Die jüngste Tochter Heinersdorffs war die Mutter von Kai Habermehl. Als die Nazis in Paris einmarschierten, tauchte Eberhard Heinersdorff als Mitglied der Résistance unter. Sein Vater floh wieder, dieses Mal in die Dordogne nach Mouleydier, einem kleinen Dorf nahe Bergerac. Hier, auf dem "Chateau Les Merles", hatte er als Hauslehrer eine gute Zeit. Und er muss ...

"... einen guten Eindruck hinterlassen haben bei den Kindern des Hauses, die er da unterrichtet hat. Meine Mutter ist da 1960 auf einer Frankreichreise mal vorbeigekommen und hat da einfach mal geklopft an der Haustür. Und ist dann stürmisch empfangen worden, als die Tochter von Gottfried Heinersdorff."
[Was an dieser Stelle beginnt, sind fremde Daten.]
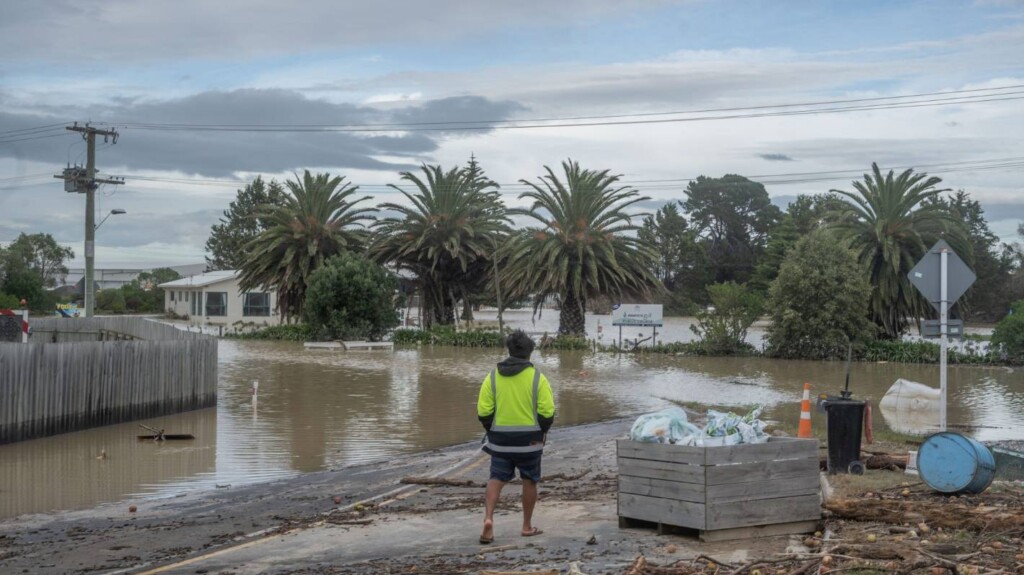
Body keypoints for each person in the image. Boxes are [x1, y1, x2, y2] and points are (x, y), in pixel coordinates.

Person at [477, 330, 555, 544]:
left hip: (500, 442)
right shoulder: (538, 378)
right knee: (529, 480)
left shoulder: (492, 376)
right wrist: (542, 432)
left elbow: (483, 411)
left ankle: (488, 519)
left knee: (496, 478)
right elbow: (547, 412)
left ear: (509, 350)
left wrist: (491, 431)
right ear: (530, 352)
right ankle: (527, 526)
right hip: (530, 443)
Am 24. Oktober 1941, vor 70 Jahren, starb Gottfried Heinersdorff dort an Krebs. Fast alle seine Glasbilder und Mosaiken sind im Zweiten Weltkrieg zerstört worden, die Dunkelheit scheut eben das Licht. Dennoch ist Gottfried Heinersdorff bis heute nicht nur ein wichtiger unvergessener Wegbereiter der modernen Architektur und Glasmalerei. Mit seinem Freund Paul Scheerbart ist der Glaskünstler Gottfried Heinersdorff auch eine Art Bote gewesen.

"Und wir hätten dann auf der Erde überall Köstlicheres als aus den Gärten aus tausend und einer Nacht. Wir hätten dann ein Paradies auf der Erde und brauchten nicht sehnsüchtig nach dem Paradies im Himmel auszuschauen."